Broad strokes plan (TBD)

This is TBD, please comment below if there is a better way.

Stage 0: bring your own certs for TLS

As suggested by @whyrusleeping:

We could add a /wss transport that takes in your certs

This would include part of work required for Stage 1, and be useful for people who don't want to use ACME for some reason.

Stage 1: bring your own domain for TLS

Seamless ACME support to go-ipfs and js-ipfs: entering /dns4/.../wss/ addr in Addresses.Swarm and setting up ACME endpoint for the domain name in something like TLS.ACME.Endpoints is all the user needs to do to have Secure WebSockets transport enabled.

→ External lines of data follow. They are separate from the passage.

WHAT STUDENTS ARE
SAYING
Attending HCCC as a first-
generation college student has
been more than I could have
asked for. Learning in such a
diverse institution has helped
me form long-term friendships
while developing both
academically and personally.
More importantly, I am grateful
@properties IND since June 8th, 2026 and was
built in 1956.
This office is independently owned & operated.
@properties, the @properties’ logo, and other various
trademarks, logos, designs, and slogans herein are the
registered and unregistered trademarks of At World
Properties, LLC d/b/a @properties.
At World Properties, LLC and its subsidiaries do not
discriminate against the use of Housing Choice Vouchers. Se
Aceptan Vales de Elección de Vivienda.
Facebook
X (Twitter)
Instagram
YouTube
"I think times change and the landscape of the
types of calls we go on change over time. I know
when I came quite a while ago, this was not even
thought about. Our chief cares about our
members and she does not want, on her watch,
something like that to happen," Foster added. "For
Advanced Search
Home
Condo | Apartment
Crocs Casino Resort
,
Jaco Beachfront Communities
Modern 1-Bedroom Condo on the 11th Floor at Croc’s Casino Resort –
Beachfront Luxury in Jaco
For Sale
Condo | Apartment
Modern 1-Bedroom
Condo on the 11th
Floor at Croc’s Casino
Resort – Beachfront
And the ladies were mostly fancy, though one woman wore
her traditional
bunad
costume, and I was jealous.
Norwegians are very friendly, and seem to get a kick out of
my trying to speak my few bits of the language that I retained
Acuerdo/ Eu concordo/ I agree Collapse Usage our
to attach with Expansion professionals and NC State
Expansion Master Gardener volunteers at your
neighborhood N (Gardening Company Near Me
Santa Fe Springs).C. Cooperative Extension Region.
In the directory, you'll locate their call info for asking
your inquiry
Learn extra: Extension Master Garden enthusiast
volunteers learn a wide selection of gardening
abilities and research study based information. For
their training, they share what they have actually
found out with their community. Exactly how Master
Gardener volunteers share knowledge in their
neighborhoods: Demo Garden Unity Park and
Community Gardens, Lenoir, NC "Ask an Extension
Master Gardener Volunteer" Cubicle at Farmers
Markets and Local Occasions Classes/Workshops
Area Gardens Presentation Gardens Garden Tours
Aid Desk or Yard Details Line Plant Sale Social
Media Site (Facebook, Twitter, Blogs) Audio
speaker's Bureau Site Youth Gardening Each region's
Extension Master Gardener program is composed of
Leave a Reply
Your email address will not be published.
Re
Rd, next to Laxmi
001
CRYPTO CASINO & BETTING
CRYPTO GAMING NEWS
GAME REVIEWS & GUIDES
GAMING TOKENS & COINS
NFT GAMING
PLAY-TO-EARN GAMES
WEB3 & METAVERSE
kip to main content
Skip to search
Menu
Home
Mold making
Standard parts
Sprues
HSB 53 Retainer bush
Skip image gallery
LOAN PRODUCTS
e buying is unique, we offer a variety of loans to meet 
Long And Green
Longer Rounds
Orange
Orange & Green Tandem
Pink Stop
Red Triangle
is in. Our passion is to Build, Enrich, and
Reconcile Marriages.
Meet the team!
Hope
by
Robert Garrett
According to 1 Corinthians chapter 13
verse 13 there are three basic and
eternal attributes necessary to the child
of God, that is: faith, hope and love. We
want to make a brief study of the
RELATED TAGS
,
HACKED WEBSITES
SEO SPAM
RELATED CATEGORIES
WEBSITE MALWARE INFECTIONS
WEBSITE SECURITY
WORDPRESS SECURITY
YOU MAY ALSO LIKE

Because a dedicated domain is used go-ipfs could prove ownership by completing HTTP-01 Challenge. It is fairly well understood and full automation only requires port 80 of used domain to point at go-ipfs instance.

Stage 2: you get a free domain for TLS out-of-the-box

We may need to provide peers with something like {peerid}.libp2p-peer.io name for TLS and partner with ACME provider to ensure that mining TLS certs for third-parties under our name like that is ok.

It could also be leveraging the reverse-DNS lookup + uPnP forwarding trick to piggy-back on domain name provided by ISP.